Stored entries
┄┄┄┄┄┄┄┄┄┄
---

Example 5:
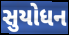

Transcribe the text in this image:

સુયોધન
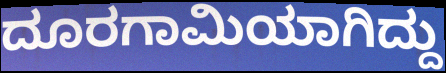
ದೂರಗಾಮಿಯಾಗಿದ್ದು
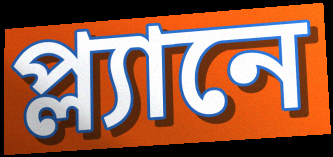
প্ল্যানে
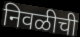
निवळीची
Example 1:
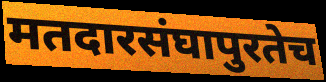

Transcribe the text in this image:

मतदारसंघापुरतेच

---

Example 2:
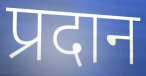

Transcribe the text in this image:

प्रदान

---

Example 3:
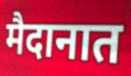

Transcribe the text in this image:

मैदानात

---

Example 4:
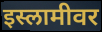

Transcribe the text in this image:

इस्लामीवर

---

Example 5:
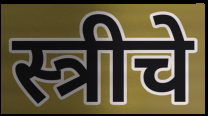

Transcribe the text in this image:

स्त्रीचे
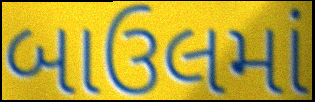
બાઉલમાં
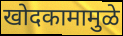
खोदकामामुळे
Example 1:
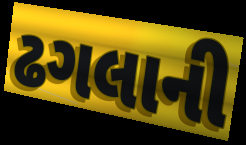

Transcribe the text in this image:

ઢગલાની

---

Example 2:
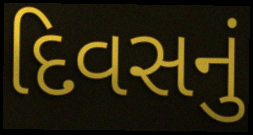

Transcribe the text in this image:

દિવસનું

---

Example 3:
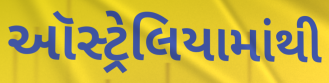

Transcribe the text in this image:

ઑસ્ટ્રેલિયામાંથી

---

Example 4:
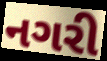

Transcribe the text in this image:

નગરી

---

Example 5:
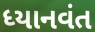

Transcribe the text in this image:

ધ્યાનવંત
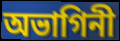
অভাগিনী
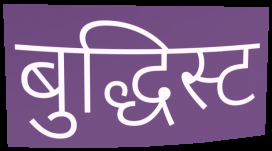
बुद्धिस्ट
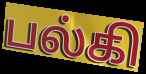
பல்கி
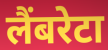
लैंबरेटा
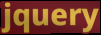
jquery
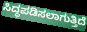
ಸಿದ್ಧಪಡಿಸಲಾಗುತ್ತಿದೆ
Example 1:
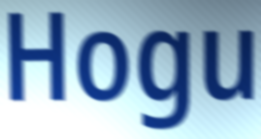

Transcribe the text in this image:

Hogu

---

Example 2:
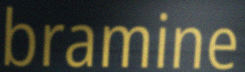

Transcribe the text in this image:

bramine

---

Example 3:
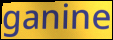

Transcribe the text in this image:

ganine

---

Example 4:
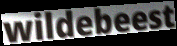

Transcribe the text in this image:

wildebeest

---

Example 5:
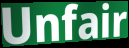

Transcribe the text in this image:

Unfair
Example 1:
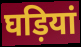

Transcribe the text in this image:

घड़ियां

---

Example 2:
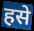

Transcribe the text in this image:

हसे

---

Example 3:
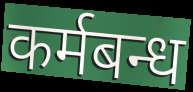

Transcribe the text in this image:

कर्मबन्ध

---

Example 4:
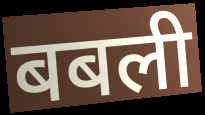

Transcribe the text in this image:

बबली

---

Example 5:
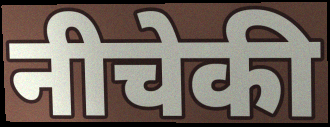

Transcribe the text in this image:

नीचेकी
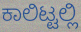
ಕಾಲಿಟ್ಟಲ್ಲಿ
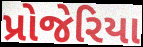
પ્રોજેરિયા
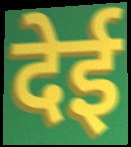
देई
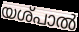
യശ്പാൽ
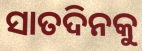
ସାତଦିନକୁ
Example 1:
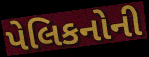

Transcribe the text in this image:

પેલિકનોની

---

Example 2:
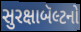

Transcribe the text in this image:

સુરક્ષાબૅલ્ટનો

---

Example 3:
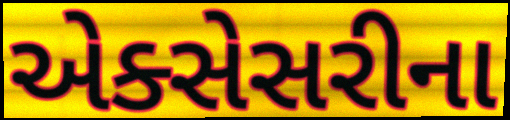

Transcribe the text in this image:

એક્સેસરીના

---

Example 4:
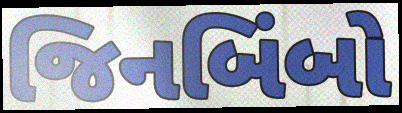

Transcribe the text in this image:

જિનબિંબો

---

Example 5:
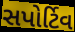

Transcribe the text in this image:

સપોર્ટિવ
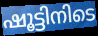
ഷൂട്ടിനിടെ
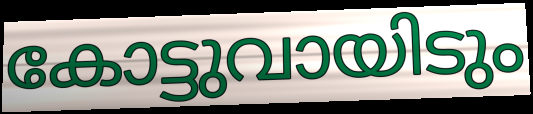
കോട്ടുവായിടും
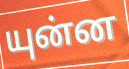
யுன்ன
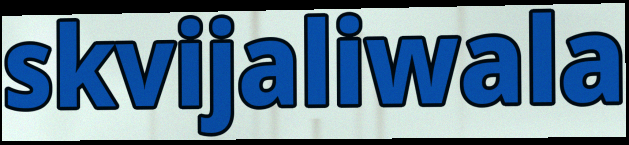
skvijaliwala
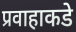
प्रवाहाकडे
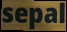
sepal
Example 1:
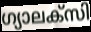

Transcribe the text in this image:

ഗ്യാലക്സി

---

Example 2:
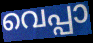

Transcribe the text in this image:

വെപ്പാ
┄┄┄┄┄┄┄┄┄┄
__WORK TO DO__. Convert the items above into a two-column CSV with the header instruction,transcription, using one row per item. Put each item's text and its answer in their own quoted fields, replace any line breaks with spaces, and leave out the pictures.

__WRITTEN RESPONSE__.
instruction,transcription
"--- Example 5: Transcribe the text in this image:","સુયોધન ದೂರಗಾಮಿಯಾಗಿದ್ದು প্ল্যানে निवळीची"
"Example 1: Transcribe the text in this image:","मतदारसंघापुरतेच"
"--- Example 2: Transcribe the text in this image:","प्रदान"
"--- Example 3: Transcribe the text in this image:","मैदानात"
"--- Example 4: Transcribe the text in this image:","इस्लामीवर"
"--- Example 5: Transcribe the text in this image:","स्त्रीचे બાઉલમાં खोदकामामुळे"
"Example 1: Transcribe the text in this image:","ઢગલાની"
"--- Example 2: Transcribe the text in this image:","દિવસનું"
"--- Example 3: Transcribe the text in this image:","ઑસ્ટ્રેલિયામાંથી"
"--- Example 4: Transcribe the text in this image:","નગરી"
"--- Example 5: Transcribe the text in this image:","ધ્યાનવંત অভাগিনী बुद्धिस्ट பல்கி लैंबरेटा jquery ಸಿದ್ಧಪಡಿಸಲಾಗುತ್ತಿದೆ"
"Example 1: Transcribe the text in this image:","Hogu"
"--- Example 2: Transcribe the text in this image:","bramine"
"--- Example 3: Transcribe the text in this image:","ganine"
"--- Example 4: Transcribe the text in this image:","wildebeest"
"--- Example 5: Transcribe the text in this image:","Unfair"
"Example 1: Transcribe the text in this image:","घड़ियां"
"--- Example 2: Transcribe the text in this image:","हसे"
"--- Example 3: Transcribe the text in this image:","कर्मबन्ध"
"--- Example 4: Transcribe the text in this image:","बबली"
"--- Example 5: Transcribe the text in this image:","नीचेकी ಕಾಲಿಟ್ಟಲ್ಲಿ પ્રોજેરિયા देई യശ്പാൽ ସାତଦିନକୁ"
"Example 1: Transcribe the text in this image:","પેલિકનોની"
"--- Example 2: Transcribe the text in this image:","સુરક્ષાબૅલ્ટનો"
"--- Example 3: Transcribe the text in this image:","એક્સેસરીના"
"--- Example 4: Transcribe the text in this image:","જિનબિંબો"
"--- Example 5: Transcribe the text in this image:","સપોર્ટિવ ഷൂട്ടിനിടെ കോട്ടുവായിടും யுன்ன skvijaliwala प्रवाहाकडे sepal"
"Example 1: Transcribe the text in this image:","ഗ്യാലക്സി"
"--- Example 2: Transcribe the text in this image:","വെപ്പാ"